Revise the lines in the entries below so that every "phylum" becomes "division" and nothing else changes, and leave the pictures out of your answer.

+--

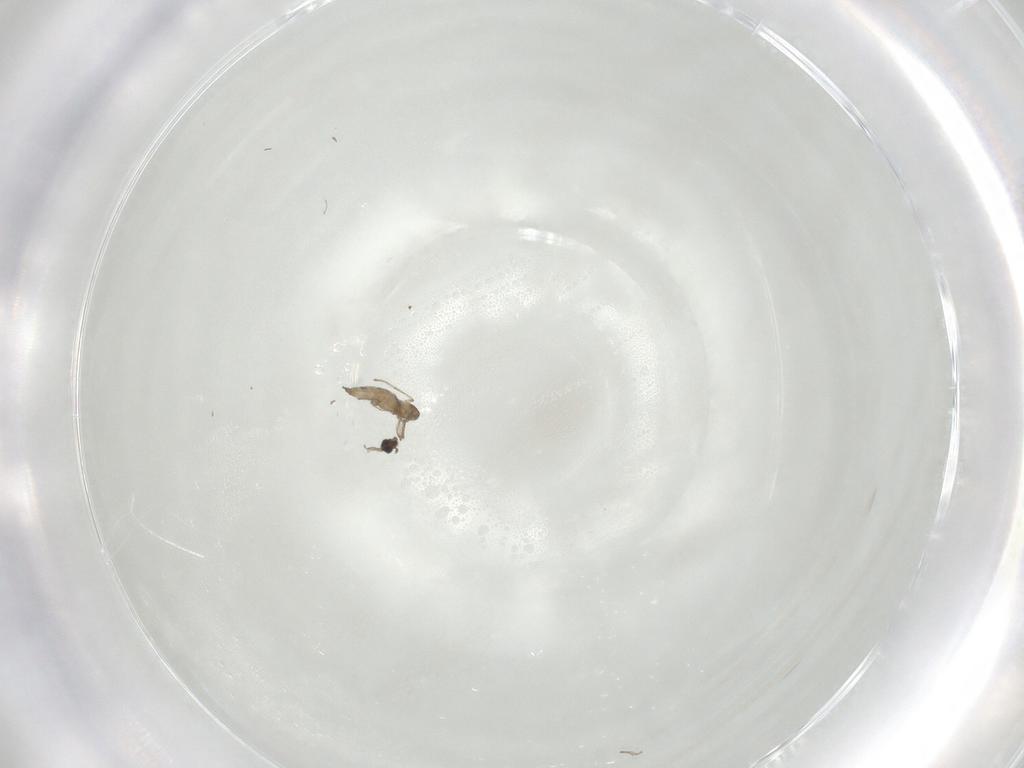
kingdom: Animalia
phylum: Arthropoda
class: Insecta
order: Diptera
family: Cecidomyiidae
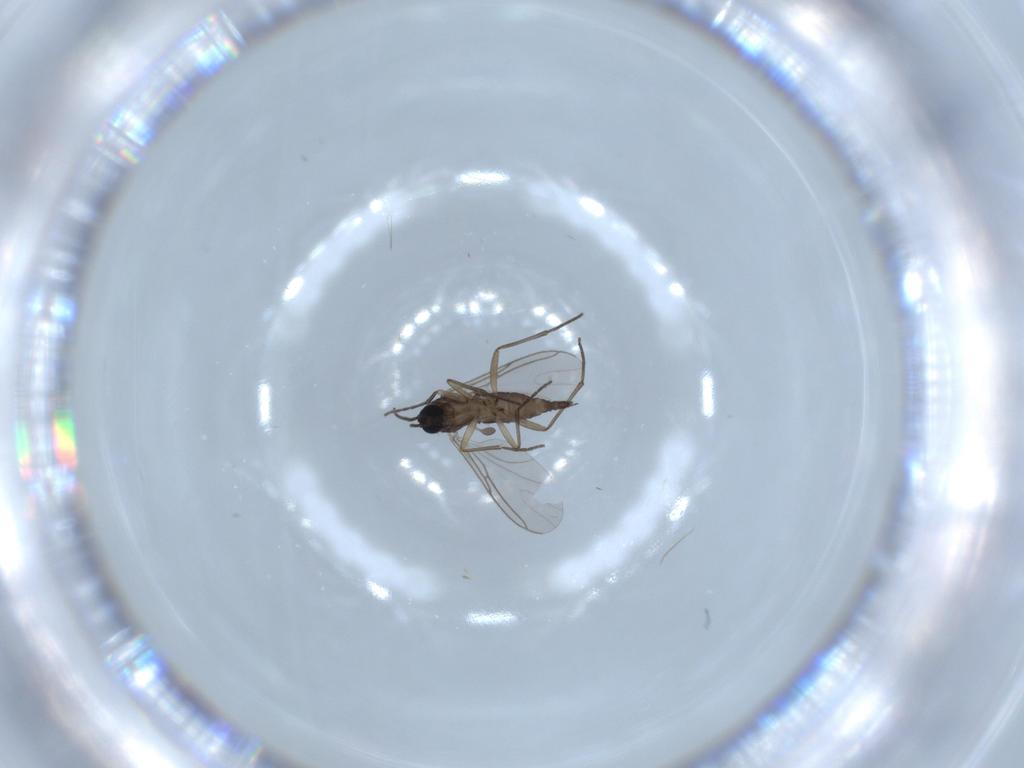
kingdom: Animalia
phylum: Arthropoda
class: Insecta
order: Diptera
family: Sciaridae
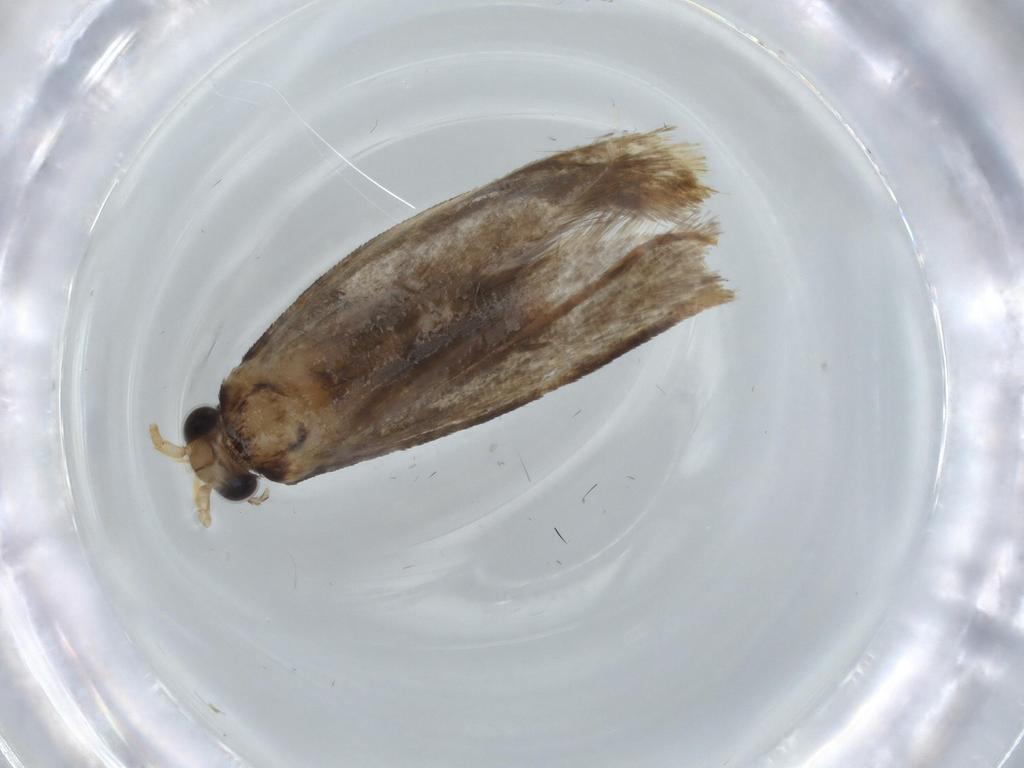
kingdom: Animalia
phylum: Arthropoda
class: Insecta
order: Lepidoptera
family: Tineidae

+--

• _Task response_
kingdom: Animalia
division: Arthropoda
class: Insecta
order: Diptera
family: Cecidomyiidae
kingdom: Animalia
division: Arthropoda
class: Insecta
order: Diptera
family: Sciaridae
kingdom: Animalia
division: Arthropoda
class: Insecta
order: Lepidoptera
family: Tineidae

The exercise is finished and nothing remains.